E no, non vale appellarsi alle necessità dei gerani di finestre e balconi dei dirimpettai: passare e sporcare aspettandosi che poi altri puliscano non è ammissibile.
Esattamente come non è ammissibile che i padroni dei cani lascino i ricordini dei loro beniamini in giro: pur nella diversità del ‘prodotto’ biologico (diciamolo, quello dei cavalli è certo il meno sgradevole dei due), la situazione è la stessa.

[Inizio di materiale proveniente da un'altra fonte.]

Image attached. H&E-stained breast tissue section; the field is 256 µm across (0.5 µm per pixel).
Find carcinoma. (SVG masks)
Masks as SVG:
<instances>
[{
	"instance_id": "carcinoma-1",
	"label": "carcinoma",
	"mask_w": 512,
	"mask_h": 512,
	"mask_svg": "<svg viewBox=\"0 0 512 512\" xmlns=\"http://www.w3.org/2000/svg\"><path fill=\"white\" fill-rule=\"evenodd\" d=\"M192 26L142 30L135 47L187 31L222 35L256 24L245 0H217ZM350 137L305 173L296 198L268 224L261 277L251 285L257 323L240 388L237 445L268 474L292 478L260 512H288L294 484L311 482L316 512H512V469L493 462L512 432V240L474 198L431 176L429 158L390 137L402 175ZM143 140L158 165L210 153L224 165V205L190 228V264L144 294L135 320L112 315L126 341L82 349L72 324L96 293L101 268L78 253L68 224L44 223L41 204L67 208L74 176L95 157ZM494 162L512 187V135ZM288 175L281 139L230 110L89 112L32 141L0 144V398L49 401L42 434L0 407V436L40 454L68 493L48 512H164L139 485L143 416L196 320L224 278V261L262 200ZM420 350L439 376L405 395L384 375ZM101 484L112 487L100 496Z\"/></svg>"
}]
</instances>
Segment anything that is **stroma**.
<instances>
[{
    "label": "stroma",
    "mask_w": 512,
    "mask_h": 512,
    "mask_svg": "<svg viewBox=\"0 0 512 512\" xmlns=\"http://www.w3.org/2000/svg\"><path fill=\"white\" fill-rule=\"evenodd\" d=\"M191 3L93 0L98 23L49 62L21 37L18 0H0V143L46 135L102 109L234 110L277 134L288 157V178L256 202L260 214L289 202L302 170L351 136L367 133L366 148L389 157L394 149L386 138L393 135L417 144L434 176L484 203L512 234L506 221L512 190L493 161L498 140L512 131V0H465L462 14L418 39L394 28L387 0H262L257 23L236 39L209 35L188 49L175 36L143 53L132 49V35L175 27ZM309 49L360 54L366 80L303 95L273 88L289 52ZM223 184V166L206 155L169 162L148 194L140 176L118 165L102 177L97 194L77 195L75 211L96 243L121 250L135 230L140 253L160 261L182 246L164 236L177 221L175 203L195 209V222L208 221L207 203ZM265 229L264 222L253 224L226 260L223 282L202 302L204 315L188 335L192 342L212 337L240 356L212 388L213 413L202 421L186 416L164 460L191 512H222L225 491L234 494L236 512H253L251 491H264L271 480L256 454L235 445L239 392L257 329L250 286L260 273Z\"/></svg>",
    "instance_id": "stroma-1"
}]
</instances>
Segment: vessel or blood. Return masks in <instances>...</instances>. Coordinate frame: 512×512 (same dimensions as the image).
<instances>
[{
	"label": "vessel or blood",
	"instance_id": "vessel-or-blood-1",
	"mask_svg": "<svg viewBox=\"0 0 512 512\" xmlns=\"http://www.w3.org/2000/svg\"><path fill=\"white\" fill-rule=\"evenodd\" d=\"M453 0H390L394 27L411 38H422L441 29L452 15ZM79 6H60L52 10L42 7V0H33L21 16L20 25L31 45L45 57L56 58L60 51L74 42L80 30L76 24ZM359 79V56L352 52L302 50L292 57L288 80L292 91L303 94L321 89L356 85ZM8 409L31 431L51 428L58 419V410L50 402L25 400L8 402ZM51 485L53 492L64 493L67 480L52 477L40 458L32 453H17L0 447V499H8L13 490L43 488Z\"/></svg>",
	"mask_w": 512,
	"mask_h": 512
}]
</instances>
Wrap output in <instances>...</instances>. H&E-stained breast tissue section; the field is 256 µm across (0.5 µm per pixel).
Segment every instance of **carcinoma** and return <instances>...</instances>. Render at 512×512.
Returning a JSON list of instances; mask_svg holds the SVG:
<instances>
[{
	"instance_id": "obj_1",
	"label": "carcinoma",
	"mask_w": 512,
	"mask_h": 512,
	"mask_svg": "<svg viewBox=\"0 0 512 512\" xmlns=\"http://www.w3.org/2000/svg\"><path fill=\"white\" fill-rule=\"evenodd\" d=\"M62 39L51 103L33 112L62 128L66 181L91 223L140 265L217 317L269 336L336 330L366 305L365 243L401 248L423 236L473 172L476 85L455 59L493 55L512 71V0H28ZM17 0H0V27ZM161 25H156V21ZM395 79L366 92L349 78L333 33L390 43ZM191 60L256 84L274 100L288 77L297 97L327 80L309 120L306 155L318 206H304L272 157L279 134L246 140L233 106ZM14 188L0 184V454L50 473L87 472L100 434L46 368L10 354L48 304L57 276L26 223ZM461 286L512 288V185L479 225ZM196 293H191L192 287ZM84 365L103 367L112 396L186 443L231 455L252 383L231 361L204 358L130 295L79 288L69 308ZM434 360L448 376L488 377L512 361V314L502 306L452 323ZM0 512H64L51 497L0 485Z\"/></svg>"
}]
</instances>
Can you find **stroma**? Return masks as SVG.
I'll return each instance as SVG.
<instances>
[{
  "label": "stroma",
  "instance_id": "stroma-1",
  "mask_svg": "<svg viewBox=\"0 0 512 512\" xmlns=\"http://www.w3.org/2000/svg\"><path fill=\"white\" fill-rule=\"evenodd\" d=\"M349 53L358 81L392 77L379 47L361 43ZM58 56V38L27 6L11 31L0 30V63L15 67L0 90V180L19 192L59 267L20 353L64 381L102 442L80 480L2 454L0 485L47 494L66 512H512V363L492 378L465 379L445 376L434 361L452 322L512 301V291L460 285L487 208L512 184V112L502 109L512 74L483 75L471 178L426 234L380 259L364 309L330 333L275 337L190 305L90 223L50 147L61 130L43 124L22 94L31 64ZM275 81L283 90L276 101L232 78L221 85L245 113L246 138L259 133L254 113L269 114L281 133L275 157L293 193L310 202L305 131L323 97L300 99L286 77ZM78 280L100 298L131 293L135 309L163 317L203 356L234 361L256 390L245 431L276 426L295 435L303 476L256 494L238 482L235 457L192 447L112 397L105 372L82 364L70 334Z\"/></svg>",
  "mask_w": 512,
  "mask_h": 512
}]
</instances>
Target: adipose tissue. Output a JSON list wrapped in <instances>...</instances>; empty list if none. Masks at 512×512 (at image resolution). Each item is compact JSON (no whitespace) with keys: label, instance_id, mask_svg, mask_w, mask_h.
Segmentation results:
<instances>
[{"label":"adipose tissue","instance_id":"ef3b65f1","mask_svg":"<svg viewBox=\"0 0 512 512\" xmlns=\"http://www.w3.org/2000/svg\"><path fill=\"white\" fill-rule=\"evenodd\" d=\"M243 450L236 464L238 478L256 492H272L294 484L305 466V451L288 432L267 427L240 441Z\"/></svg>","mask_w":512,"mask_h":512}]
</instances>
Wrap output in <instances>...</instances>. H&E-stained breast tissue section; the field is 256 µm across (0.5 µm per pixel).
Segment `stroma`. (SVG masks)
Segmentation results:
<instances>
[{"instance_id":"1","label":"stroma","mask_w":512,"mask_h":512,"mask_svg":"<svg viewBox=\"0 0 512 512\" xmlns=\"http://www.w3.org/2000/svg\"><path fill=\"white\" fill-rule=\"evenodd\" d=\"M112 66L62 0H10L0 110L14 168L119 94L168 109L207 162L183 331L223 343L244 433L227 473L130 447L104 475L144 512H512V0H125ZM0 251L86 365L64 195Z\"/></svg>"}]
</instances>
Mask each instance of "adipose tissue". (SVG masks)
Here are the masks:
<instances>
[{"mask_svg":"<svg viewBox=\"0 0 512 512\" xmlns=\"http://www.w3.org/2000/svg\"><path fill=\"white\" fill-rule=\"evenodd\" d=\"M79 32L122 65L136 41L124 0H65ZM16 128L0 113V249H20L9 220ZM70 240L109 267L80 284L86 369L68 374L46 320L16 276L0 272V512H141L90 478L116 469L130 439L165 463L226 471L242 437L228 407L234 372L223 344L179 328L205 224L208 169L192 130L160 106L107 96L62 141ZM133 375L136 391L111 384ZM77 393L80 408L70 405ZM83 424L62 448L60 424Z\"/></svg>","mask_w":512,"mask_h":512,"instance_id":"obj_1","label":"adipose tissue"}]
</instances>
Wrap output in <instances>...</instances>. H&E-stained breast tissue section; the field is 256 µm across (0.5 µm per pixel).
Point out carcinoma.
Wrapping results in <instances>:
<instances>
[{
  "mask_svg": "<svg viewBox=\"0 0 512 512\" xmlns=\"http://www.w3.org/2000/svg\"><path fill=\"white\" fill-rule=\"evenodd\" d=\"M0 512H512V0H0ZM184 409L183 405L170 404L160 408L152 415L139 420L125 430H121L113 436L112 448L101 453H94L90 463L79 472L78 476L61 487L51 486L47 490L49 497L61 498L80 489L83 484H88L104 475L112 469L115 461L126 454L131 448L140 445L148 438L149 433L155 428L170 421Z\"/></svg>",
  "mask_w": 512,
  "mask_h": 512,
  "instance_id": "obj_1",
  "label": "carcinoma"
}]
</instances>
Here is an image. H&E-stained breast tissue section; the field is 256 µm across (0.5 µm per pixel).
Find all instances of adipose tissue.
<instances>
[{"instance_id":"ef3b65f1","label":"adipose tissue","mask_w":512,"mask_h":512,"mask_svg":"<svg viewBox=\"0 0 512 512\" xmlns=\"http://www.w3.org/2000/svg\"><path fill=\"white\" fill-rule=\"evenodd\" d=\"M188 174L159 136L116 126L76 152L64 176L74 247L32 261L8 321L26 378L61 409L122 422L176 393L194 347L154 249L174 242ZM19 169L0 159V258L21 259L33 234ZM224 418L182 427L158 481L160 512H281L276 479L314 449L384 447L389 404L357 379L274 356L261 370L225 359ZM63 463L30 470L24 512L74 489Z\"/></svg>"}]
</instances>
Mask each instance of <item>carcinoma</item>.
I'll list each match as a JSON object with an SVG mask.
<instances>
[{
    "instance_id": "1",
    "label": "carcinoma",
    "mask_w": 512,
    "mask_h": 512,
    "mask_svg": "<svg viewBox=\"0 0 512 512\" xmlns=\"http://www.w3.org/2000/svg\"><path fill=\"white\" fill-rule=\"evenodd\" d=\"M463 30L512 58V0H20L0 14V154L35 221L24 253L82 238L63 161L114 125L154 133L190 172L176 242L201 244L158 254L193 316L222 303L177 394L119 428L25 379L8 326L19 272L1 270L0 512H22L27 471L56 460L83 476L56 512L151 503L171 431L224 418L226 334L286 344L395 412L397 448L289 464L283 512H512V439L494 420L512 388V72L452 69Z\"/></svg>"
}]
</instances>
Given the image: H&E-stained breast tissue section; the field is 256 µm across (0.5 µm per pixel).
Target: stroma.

La mancata pulizia di chi ha lasciato sporco in quel paesino ha messo in cattiva luce non solo l’oggettivo responsabile, ma anche tutti gli aspiranti futuri fruitori a cavallo di quel centro abitato.
Anche se saranno, magari, persone più responsabili ed educate, con paletta e scopetta o aiutanti incaricati al seguito.
Parafrasando una vecchia Pubblicità Progresso, ‘chi sporca rende antipatico anche te’: peccato, e speriamo che Sfrunz non facciano di tutte le fiande un fascio!